TASK DIRECTIONS: Please reproduce all the records exactly while leaving out their pictures.

***** LISTED RECORDS *****

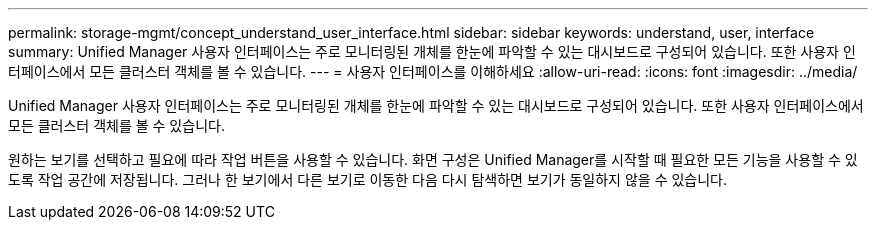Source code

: ---
permalink: storage-mgmt/concept_understand_user_interface.html 
sidebar: sidebar 
keywords: understand, user, interface 
summary: Unified Manager 사용자 인터페이스는 주로 모니터링된 개체를 한눈에 파악할 수 있는 대시보드로 구성되어 있습니다. 또한 사용자 인터페이스에서 모든 클러스터 객체를 볼 수 있습니다. 
---
= 사용자 인터페이스를 이해하세요
:allow-uri-read: 
:icons: font
:imagesdir: ../media/


[role="lead"]
Unified Manager 사용자 인터페이스는 주로 모니터링된 개체를 한눈에 파악할 수 있는 대시보드로 구성되어 있습니다. 또한 사용자 인터페이스에서 모든 클러스터 객체를 볼 수 있습니다.

원하는 보기를 선택하고 필요에 따라 작업 버튼을 사용할 수 있습니다. 화면 구성은 Unified Manager를 시작할 때 필요한 모든 기능을 사용할 수 있도록 작업 공간에 저장됩니다. 그러나 한 보기에서 다른 보기로 이동한 다음 다시 탐색하면 보기가 동일하지 않을 수 있습니다.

*****

TASK SOLUTION:
Source code

: ---
permalink: storage-mgmt/concept_understand_user_interface.html 
sidebar: sidebar 
keywords: understand, user, interface 
summary: Unified Manager 사용자 인터페이스는 주로 모니터링된 개체를 한눈에 파악할 수 있는 대시보드로 구성되어 있습니다. 또한 사용자 인터페이스에서 모든 클러스터 객체를 볼 수 있습니다. 
---
= 사용자 인터페이스를 이해하세요
:allow-uri-read: 
:icons: font
:imagesdir: ../media/


[role="lead"]
Unified Manager 사용자 인터페이스는 주로 모니터링된 개체를 한눈에 파악할 수 있는 대시보드로 구성되어 있습니다. 또한 사용자 인터페이스에서 모든 클러스터 객체를 볼 수 있습니다.

원하는 보기를 선택하고 필요에 따라 작업 버튼을 사용할 수 있습니다. 화면 구성은 Unified Manager를 시작할 때 필요한 모든 기능을 사용할 수 있도록 작업 공간에 저장됩니다. 그러나 한 보기에서 다른 보기로 이동한 다음 다시 탐색하면 보기가 동일하지 않을 수 있습니다.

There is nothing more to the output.